TASKS TO CARRY OUT:
1. Summarize the piece on Nigeria's "third fastest growing economy" ranking in two sentences.
2. Retype the passage of the piece on Nigeria's ranking from "I suspect that" to "extra illicit sensation.".

Lying With Statistics – Nigeria As The ‘Third Fastest Growing Economy’

In a very influential book, How to Lie with Statistics (1954), the American writer, Darrell Huff, discusses the funny business of lying with figures, telling us how intentional or unintentional errors could lead to inaccurate conclusions. The book, which was meant to be an introduction to statistics for the general reader, quickly became one of the most widely read statistics books in history- despite the fact that the author was not a statistician.

I suspect that the popularity of the book had largely to do with the fact that using graphs and figures to prove one’s point could make one look really clever, and knowing that you are using such uncanny methods to bamboozle the gullible, probably will give an extra illicit sensation.

This brings me to the latest report that the International Monetary Fund (IMF) has ranked Nigeria the ‘third fastest growing economy in the world after China and India’. IMF claimed that the country’s economy grew “from 6.9 per cent in 2009 to 7.4 per cent this year”. Minister of Finance, Dr Olusegun Aganga, was reported as saying that the rating by IMF at a time when the economies of the developed world were contracting was a good development and attributed the supposed growth to new policies initiated by the Federal Government.
There are several observations about this supposedly new status as ‘the third fastest growing economy in the world’.

One, most statistical projections are based on certain assumptions – once the assumptions are changed, the conclusions also change.  For instance the IMF has based its ranking on the assumption of a GDP growth rate of 7.4 per cent as supplied by the Nigerian government.  Not many people will agree with this growth rate. For instance the website,, based on figures from the CIA World Fact Book and other sources, estimated that the (GDP) real growth rate for the country was 6.4 per cent in 2007, 5.3 percent in 2008 and 3.8 per cent in 2009. In a country notorious for its poor statistical records and for brandishing figures on a whim (notice how different Nigerians and even researchers brandish different figures regarding our population), most statistical figures given are suspect – and often rightly so. And when these figures come from a government source, on the eve of an election year, when the government is roundly criticised for its handling of the economy, they become even more suspect.

DATASET EXCERPTS:
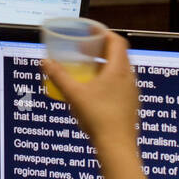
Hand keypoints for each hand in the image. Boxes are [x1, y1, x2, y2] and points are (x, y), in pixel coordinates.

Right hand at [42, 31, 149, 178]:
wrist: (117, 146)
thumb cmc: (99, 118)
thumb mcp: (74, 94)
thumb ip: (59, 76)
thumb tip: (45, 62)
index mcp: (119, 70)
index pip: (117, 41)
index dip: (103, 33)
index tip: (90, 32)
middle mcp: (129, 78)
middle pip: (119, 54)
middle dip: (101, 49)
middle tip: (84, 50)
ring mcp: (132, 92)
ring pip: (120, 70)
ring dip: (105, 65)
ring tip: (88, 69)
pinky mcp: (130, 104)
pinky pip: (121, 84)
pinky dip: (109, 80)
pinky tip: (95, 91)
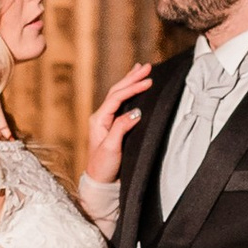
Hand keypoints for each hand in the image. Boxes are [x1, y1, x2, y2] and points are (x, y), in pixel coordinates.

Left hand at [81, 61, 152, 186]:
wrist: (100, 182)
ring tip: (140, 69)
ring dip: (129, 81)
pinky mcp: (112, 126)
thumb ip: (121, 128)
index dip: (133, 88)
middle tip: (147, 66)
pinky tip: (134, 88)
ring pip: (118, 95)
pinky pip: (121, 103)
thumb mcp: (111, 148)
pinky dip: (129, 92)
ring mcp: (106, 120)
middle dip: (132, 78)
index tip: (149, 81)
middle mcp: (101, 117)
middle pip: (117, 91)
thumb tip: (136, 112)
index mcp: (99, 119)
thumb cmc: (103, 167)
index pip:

SOLUTIONS IN ORDER:
1. The piece recalls Darrell Huff's book How to Lie with Statistics, which shows how intentional or unintentional errors with figures can lead to inaccurate conclusions, and applies that idea to the IMF's ranking of Nigeria as the third fastest growing economy in the world after China and India. It argues that the ranking rests on a 7.4 percent growth rate supplied by the Nigerian government, a figure that other estimates put lower and that is suspect in a country with poor statistical records, especially when it comes from the government on the eve of an election year.

2.
I suspect that the popularity of the book had largely to do with the fact that using graphs and figures to prove one’s point could make one look really clever, and knowing that you are using such uncanny methods to bamboozle the gullible, probably will give an extra illicit sensation.